As a new feature compared to the previous legal regulation, Regulation (EU) 2016/679 of the European Parliament and of the Council, designated as GDPR (hereinafter referred to as the “Regulation”), introduces an obligation to maintain internal documentation on personal data processing activities. This obligation applies both to personal data controllers and to personal data processors or other persons participating in the processing of personal data. Given that internet traders will in most cases be in the position of personal data controller, we shall focus in this legal bulletin on the obligation in question precisely from this perspective.
The provision of the first sentence of Article 30(1) of the Regulation stipulates that “each controller and, where applicable, the controller’s representative, shall maintain a record of processing activities under its responsibility.” The preamble (recital) of the Regulation adds in point 82 that “each controller and processor should be obliged to cooperate with the supervisory authority and make those records available to it on request, so that it might serve for monitoring those processing operations.” It is therefore evident from the above that this concerns the trader’s internal documentation and the information contained in these records need not be published, also having regard to possible security implications (see below).
The second sentence of the provision of Article 30(1) of the Regulation then enumerates the substantive requirements of these records and is thus a certain guide as to how to prepare such documentation. Some of these substantive requirements are relatively simple to complete; however, others are of a more complex nature. Under point (a) of Article 30(1) of the Regulation, it is stipulated that the controller must state “the name and contact details of the controller and, where applicable, the joint controller, the controller’s representative and the data protection officer…” The case of a joint controller will not be frequent in the practice of internet traders. We then addressed in greater detail the issue of when internet traders may be required to appoint a data protection officer in one of the previous legal bulletins.
According to Article 30(1)(b) of the Regulation, the controller must capture in the documentation the purposes of the processing of personal data.
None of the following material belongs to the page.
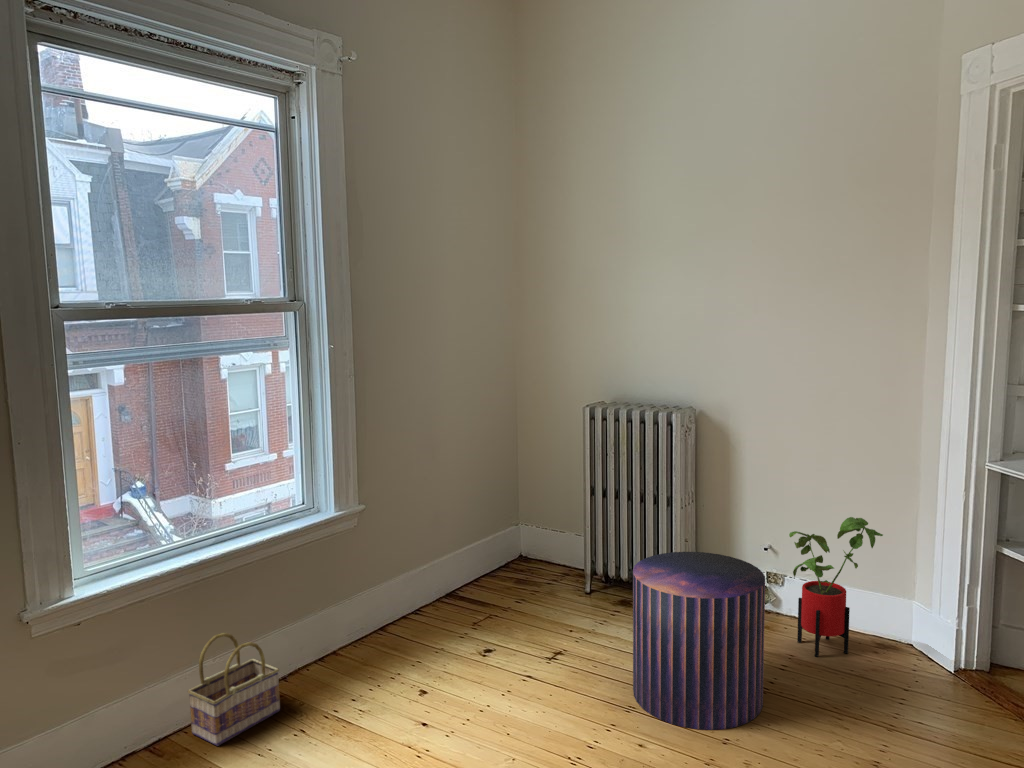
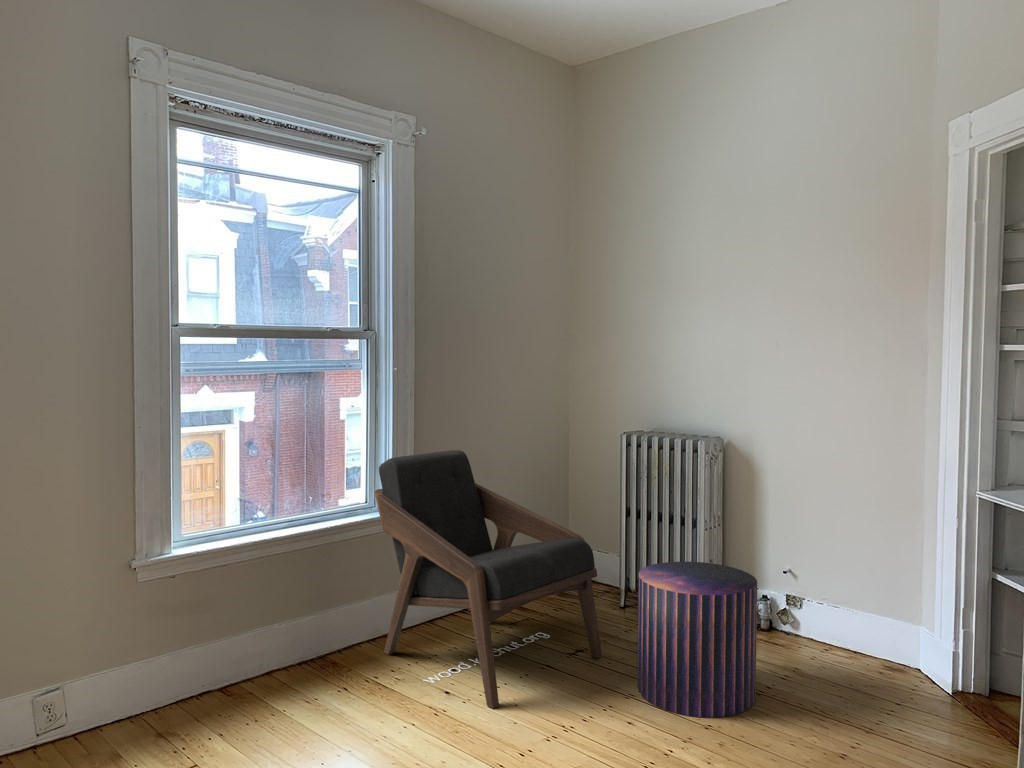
lounge chair: none [316,435,585,743] -> present [375,450,602,708]
house plant: present [789,517,883,657] -> none [798,540,886,672]
basket: present [188,633,280,746] -> none [257,601,333,692]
The controller must already state the purpose or purposes of processing when fulfilling its information obligations towards data subjects, so it should have this information readily available (this applies analogously to a number of other substantive requirements mentioned below as well).
According to Article 30(1)(c) and (d) of the Regulation, there should be stated “a description of the categories of data subjects and of the categories of personal data” which are processed by the controller, and “the categories of recipients to whom the personal data have been or will be disclosed, including recipients in third countries…” We assume that in most cases internet traders will not be transferring personal data to countries outside the European Union, as this is connected with additional requirements. However, if such a transfer to a so-called third country does take place, it is necessary to reflect in the documentation the related facts connected therewith, pursuant to the provision of Article 30(1)(e) of the Regulation. A further substantive requirement is the obligation to state (where possible) “the envisaged time limits for erasure of the different categories of data”.
The last substantive requirement stipulated in the provision of Article 30(1)(g) of the Regulation thus appears to be the most complex. This provision establishes the controller’s obligation to state (where possible) “a general description of the technical and organisational security measures…”, with regard to technical and organisational security measures a reference is made to Article 32(1) of the Regulation. The implementation of this specification will thus probably require the most time of the controller, with the fact that in practice this will also be the least standardised passage of the entire internal documentation (records of personal data processing activities).
For completeness, it is also possible to mention in conclusion that the media often cite in this context the exception pursuant to the provision of Article 30(5) of the Regulation; however, this will not apply to internet traders and the majority of other entrepreneurs, since their processing cannot, in our opinion, be designated as occasional.
Josef Aujezdský, advocate
Law Firm Mašek, Kočí, Aujezdský www.e-Advokacie.cz – online legal consultancy
This text was originally prepared by Law Firm Mašek, Kočí, Aujezdský in cooperation with the Association for Electronic Commerce (APEK) as legal bulletin No. 9/2017 intended for members of this association.
This text was translated from Czech to English using an AI translator.